[Extracted records]
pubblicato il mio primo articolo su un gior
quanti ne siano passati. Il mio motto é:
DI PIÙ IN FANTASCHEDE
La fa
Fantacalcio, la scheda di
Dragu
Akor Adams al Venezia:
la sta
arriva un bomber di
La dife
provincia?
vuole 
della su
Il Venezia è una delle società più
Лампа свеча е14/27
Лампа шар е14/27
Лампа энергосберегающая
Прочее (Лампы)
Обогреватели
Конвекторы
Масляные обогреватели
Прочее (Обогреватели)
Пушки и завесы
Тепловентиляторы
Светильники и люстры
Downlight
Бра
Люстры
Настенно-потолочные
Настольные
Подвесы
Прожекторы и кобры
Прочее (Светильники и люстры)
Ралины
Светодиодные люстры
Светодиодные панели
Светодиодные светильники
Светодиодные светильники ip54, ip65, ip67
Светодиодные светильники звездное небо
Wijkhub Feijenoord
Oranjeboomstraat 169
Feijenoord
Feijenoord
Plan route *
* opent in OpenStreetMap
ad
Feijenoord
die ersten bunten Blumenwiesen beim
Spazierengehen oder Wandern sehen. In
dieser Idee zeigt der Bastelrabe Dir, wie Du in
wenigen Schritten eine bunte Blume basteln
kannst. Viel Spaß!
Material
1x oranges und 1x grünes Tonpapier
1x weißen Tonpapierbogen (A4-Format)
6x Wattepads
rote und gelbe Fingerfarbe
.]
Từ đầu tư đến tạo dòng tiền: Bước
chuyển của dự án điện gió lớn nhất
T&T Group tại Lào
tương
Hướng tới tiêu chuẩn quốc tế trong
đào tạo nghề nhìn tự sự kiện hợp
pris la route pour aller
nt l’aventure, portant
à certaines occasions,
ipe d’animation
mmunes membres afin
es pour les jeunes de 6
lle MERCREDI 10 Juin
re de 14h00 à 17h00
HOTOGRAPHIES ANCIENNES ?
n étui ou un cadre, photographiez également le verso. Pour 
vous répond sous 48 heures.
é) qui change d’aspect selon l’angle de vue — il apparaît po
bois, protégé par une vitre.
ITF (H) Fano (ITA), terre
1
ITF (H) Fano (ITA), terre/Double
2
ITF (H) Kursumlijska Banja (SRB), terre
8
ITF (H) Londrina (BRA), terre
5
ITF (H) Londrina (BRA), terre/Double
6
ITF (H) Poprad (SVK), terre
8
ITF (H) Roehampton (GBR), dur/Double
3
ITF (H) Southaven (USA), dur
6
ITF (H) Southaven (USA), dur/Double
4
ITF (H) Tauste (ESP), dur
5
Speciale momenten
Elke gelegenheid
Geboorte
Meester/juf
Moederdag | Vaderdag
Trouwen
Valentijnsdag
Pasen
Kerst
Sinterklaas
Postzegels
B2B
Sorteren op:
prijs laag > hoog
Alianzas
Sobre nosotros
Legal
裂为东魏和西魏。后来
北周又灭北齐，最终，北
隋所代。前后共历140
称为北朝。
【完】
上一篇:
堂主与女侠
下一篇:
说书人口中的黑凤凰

ASSIGNMENT → Restate the records above verbatim, omitting no line.

TASK RESPONSE →
pubblicato il mio primo articolo su un gior
quanti ne siano passati. Il mio motto é:
DI PIÙ IN FANTASCHEDE
La fa
Fantacalcio, la scheda di
Dragu
Akor Adams al Venezia:
la sta
arriva un bomber di
La dife
provincia?
vuole 
della su
Il Venezia è una delle società più
Лампа свеча е14/27
Лампа шар е14/27
Лампа энергосберегающая
Прочее (Лампы)
Обогреватели
Конвекторы
Масляные обогреватели
Прочее (Обогреватели)
Пушки и завесы
Тепловентиляторы
Светильники и люстры
Downlight
Бра
Люстры
Настенно-потолочные
Настольные
Подвесы
Прожекторы и кобры
Прочее (Светильники и люстры)
Ралины
Светодиодные люстры
Светодиодные панели
Светодиодные светильники
Светодиодные светильники ip54, ip65, ip67
Светодиодные светильники звездное небо
Wijkhub Feijenoord
Oranjeboomstraat 169
Feijenoord
Feijenoord
Plan route *
* opent in OpenStreetMap
ad
Feijenoord
die ersten bunten Blumenwiesen beim
Spazierengehen oder Wandern sehen. In
dieser Idee zeigt der Bastelrabe Dir, wie Du in
wenigen Schritten eine bunte Blume basteln
kannst. Viel Spaß!
Material
1x oranges und 1x grünes Tonpapier
1x weißen Tonpapierbogen (A4-Format)
6x Wattepads
rote und gelbe Fingerfarbe
.]
Từ đầu tư đến tạo dòng tiền: Bước
chuyển của dự án điện gió lớn nhất
T&T Group tại Lào
tương
Hướng tới tiêu chuẩn quốc tế trong
đào tạo nghề nhìn tự sự kiện hợp
pris la route pour aller
nt l’aventure, portant
à certaines occasions,
ipe d’animation
mmunes membres afin
es pour les jeunes de 6
lle MERCREDI 10 Juin
re de 14h00 à 17h00
HOTOGRAPHIES ANCIENNES ?
n étui ou un cadre, photographiez également le verso. Pour 
vous répond sous 48 heures.
é) qui change d’aspect selon l’angle de vue — il apparaît po
bois, protégé par une vitre.
ITF (H) Fano (ITA), terre
1
ITF (H) Fano (ITA), terre/Double
2
ITF (H) Kursumlijska Banja (SRB), terre
8
ITF (H) Londrina (BRA), terre
5
ITF (H) Londrina (BRA), terre/Double
6
ITF (H) Poprad (SVK), terre
8
ITF (H) Roehampton (GBR), dur/Double
3
ITF (H) Southaven (USA), dur
6
ITF (H) Southaven (USA), dur/Double
4
ITF (H) Tauste (ESP), dur
5
Speciale momenten
Elke gelegenheid
Geboorte
Meester/juf
Moederdag | Vaderdag
Trouwen
Valentijnsdag
Pasen
Kerst
Sinterklaas
Postzegels
B2B
Sorteren op:
prijs laag > hoog
Alianzas
Sobre nosotros
Legal
裂为东魏和西魏。后来
北周又灭北齐，最终，北
隋所代。前后共历140
称为北朝。
【完】
上一篇:
堂主与女侠
下一篇:
说书人口中的黑凤凰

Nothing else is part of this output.